§ Selected passage
==================================================

This constitution extended the system of functional representatives which guaranteed congressional representation for minority interests (although Indians who comprised almost half of the country's population in 1944 could hardly be properly termed a minority group). Twenty-five of the deputies in the single-chamber congress would represent special interests. Unlike the 1929 electoral law which gave the Council of State the right to select the representative of the Indigenous race, in the 1944 constitution this office lay with Indigenous organizations giving Indians significantly more control over their representative. Article 161 of the 1945 electoral law stipulates that the president of the Cantonal Electoral Tribunal would assemble the leaders of legally recognized Indian communities (comunas) and similar associations which had operated for at least a year. These meetings would select delegates which would then elect a deputy to the national congress. (22) An inherent limitation of this system was that the comuna structure often functioned to undermine leftist organizing strategies and many of the more politicized Indigenous communities rejected these structures. Their true representation of Indigenous concerns was thus limited, and the Ecuadorian Federation of Indians fought without success to claim for itself the right to name this person. (23)

The 1945 constitution contained extensive checks against executive power and ensured permanent leftist representation in the government, provisions which led political scientist George Blanksten to declare the document to be utopian, unworkable, and "divorced from reality." (24) It extended legal guarantees defending freedom of assembly and political organizations, while at the same time restricting military and religious participation in political activities. It incorporated elements of the 1938 labor code, including outlawing child labor and preserving the right to strike. It declared the state educational system to be free and secular, and dedicated to eliminating illiteracy. The extent of leftist influence in this assembly is reflected in a November resolution to send greetings to the Soviet Union on the anniversary of the 1917 revolution.

==================================================

[Source data]
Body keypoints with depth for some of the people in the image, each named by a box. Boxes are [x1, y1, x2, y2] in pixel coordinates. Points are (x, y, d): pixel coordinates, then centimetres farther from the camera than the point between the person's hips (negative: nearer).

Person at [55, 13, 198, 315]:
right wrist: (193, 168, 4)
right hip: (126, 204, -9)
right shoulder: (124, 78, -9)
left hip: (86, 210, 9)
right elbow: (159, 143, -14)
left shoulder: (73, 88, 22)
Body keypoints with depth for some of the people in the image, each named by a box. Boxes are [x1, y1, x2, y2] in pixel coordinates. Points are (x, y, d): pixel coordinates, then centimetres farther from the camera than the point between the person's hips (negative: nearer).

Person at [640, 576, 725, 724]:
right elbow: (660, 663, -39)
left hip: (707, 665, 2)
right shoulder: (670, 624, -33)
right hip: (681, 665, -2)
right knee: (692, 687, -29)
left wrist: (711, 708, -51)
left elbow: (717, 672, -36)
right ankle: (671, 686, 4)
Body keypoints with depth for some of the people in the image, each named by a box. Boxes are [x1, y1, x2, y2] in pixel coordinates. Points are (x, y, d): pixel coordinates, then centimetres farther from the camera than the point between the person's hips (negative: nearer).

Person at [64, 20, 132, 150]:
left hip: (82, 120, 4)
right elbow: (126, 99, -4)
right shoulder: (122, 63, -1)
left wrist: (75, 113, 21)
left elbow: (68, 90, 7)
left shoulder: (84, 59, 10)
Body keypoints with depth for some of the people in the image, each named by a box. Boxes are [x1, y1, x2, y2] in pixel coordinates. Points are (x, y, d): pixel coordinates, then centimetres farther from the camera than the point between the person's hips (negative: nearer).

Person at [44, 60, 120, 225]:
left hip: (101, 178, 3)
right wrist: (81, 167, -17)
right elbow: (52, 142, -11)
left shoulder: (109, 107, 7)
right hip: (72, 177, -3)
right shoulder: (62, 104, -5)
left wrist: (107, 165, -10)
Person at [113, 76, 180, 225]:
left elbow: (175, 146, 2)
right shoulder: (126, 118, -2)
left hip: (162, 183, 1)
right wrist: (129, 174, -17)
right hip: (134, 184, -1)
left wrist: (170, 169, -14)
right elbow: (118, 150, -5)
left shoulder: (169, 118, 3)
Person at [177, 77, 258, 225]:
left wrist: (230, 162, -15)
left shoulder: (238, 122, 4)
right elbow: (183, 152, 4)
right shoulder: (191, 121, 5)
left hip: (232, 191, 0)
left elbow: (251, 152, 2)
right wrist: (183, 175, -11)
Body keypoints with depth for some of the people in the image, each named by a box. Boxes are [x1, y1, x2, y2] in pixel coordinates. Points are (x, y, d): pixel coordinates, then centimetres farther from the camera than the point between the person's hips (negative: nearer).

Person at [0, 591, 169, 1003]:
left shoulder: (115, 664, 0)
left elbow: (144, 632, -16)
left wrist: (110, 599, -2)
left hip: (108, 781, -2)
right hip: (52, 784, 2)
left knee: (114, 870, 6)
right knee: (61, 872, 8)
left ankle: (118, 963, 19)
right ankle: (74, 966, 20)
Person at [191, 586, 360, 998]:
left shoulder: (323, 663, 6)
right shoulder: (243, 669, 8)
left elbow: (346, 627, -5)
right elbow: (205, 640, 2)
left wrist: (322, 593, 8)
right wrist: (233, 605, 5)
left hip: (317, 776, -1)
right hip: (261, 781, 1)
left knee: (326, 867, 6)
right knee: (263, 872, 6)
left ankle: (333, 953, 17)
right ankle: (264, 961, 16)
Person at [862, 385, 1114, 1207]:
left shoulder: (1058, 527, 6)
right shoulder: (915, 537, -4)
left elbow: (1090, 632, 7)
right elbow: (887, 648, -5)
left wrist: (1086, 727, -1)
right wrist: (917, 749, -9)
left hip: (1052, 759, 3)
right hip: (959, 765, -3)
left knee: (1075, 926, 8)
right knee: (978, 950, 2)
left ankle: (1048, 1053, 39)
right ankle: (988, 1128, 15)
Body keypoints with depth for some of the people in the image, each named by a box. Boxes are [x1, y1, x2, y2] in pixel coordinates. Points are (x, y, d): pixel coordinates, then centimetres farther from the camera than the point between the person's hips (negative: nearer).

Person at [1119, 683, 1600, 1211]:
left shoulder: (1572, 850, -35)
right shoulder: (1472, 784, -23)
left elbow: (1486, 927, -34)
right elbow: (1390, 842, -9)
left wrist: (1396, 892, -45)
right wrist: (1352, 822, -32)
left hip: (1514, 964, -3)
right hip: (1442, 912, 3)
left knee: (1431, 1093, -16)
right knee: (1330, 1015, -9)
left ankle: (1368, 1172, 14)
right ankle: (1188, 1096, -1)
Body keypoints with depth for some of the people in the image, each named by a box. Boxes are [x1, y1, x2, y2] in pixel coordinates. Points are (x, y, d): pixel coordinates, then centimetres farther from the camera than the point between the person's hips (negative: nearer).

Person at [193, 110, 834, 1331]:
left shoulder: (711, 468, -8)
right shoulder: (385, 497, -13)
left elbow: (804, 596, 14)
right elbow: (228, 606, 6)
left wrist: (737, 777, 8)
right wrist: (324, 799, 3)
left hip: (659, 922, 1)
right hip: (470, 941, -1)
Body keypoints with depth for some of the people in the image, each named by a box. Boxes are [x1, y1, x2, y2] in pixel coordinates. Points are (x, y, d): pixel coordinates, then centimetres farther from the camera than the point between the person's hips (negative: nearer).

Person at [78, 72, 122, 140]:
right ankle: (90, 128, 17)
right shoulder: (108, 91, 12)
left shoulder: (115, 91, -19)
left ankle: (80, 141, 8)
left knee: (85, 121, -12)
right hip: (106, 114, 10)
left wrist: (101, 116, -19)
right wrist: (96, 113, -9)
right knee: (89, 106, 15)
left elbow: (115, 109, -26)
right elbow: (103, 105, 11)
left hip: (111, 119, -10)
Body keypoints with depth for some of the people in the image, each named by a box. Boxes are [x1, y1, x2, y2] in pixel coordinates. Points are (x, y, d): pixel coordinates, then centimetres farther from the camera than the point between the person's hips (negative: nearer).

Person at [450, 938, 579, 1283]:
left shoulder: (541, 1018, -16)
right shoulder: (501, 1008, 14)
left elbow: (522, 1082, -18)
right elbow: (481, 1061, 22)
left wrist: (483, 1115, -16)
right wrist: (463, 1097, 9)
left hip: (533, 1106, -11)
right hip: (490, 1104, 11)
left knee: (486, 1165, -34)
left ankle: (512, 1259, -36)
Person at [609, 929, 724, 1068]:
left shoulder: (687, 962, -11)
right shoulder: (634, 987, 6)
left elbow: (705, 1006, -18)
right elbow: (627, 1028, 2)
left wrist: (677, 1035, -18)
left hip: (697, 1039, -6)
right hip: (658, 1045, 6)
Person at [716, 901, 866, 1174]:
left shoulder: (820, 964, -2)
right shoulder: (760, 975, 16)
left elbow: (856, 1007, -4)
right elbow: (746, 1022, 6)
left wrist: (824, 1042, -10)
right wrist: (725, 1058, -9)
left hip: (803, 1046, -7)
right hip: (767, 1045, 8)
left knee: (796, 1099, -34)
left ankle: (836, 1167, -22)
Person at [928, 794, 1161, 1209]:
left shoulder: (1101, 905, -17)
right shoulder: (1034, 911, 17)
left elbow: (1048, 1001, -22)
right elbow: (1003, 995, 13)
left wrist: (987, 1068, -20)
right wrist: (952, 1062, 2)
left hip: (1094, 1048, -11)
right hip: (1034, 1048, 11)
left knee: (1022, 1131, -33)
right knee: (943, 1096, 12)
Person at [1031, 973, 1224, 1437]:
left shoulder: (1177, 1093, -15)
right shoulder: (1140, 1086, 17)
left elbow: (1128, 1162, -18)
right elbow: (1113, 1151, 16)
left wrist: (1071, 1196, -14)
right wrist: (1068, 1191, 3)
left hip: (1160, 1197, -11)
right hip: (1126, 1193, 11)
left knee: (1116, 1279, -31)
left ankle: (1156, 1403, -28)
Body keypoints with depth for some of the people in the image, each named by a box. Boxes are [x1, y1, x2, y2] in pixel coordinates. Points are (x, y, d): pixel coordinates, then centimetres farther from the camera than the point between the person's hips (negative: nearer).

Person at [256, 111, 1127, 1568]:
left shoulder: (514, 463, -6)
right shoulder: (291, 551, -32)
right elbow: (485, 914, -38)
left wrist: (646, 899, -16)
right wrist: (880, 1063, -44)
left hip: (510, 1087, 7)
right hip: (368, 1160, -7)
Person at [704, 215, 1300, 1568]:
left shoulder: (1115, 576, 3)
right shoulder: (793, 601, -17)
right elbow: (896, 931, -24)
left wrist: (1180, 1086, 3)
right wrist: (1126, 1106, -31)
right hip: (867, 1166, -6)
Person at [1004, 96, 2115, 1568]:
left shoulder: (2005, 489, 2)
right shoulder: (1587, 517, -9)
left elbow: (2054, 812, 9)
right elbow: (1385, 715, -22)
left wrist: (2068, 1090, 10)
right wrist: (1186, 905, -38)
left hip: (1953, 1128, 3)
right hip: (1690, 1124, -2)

==================================================

§ Explore the material
(1) Can you copy the whole passage on Ecuador's constitutional changes of the 1940s word for word?
(2) Can you write out the source data rows again, everything from the first row down to the one containing "right ankle: (671, 686, 4)", with "centimetres" changed to "centimeters" and nothing else altered?

§ Results of the tasks
(1)
This constitution extended the system of functional representatives which guaranteed congressional representation for minority interests (although Indians who comprised almost half of the country's population in 1944 could hardly be properly termed a minority group). Twenty-five of the deputies in the single-chamber congress would represent special interests. Unlike the 1929 electoral law which gave the Council of State the right to select the representative of the Indigenous race, in the 1944 constitution this office lay with Indigenous organizations giving Indians significantly more control over their representative. Article 161 of the 1945 electoral law stipulates that the president of the Cantonal Electoral Tribunal would assemble the leaders of legally recognized Indian communities (comunas) and similar associations which had operated for at least a year. These meetings would select delegates which would then elect a deputy to the national congress. (22) An inherent limitation of this system was that the comuna structure often functioned to undermine leftist organizing strategies and many of the more politicized Indigenous communities rejected these structures. Their true representation of Indigenous concerns was thus limited, and the Ecuadorian Federation of Indians fought without success to claim for itself the right to name this person. (23)

The 1945 constitution contained extensive checks against executive power and ensured permanent leftist representation in the government, provisions which led political scientist George Blanksten to declare the document to be utopian, unworkable, and "divorced from reality." (24) It extended legal guarantees defending freedom of assembly and political organizations, while at the same time restricting military and religious participation in political activities. It incorporated elements of the 1938 labor code, including outlawing child labor and preserving the right to strike. It declared the state educational system to be free and secular, and dedicated to eliminating illiteracy. The extent of leftist influence in this assembly is reflected in a November resolution to send greetings to the Soviet Union on the anniversary of the 1917 revolution.

(2)
Body keypoints with depth for some of the people in the image, each named by a box. Boxes are [x1, y1, x2, y2] in pixel coordinates. Points are (x, y, d): pixel coordinates, then centimeters farther from the camera than the point between the person's hips (negative: nearer).

Person at [55, 13, 198, 315]:
right wrist: (193, 168, 4)
right hip: (126, 204, -9)
right shoulder: (124, 78, -9)
left hip: (86, 210, 9)
right elbow: (159, 143, -14)
left shoulder: (73, 88, 22)
Body keypoints with depth for some of the people in the image, each named by a box. Boxes are [x1, y1, x2, y2] in pixel coordinates. Points are (x, y, d): pixel coordinates, then centimeters farther from the camera than the point between the person's hips (negative: nearer).

Person at [640, 576, 725, 724]:
right elbow: (660, 663, -39)
left hip: (707, 665, 2)
right shoulder: (670, 624, -33)
right hip: (681, 665, -2)
right knee: (692, 687, -29)
left wrist: (711, 708, -51)
left elbow: (717, 672, -36)
right ankle: (671, 686, 4)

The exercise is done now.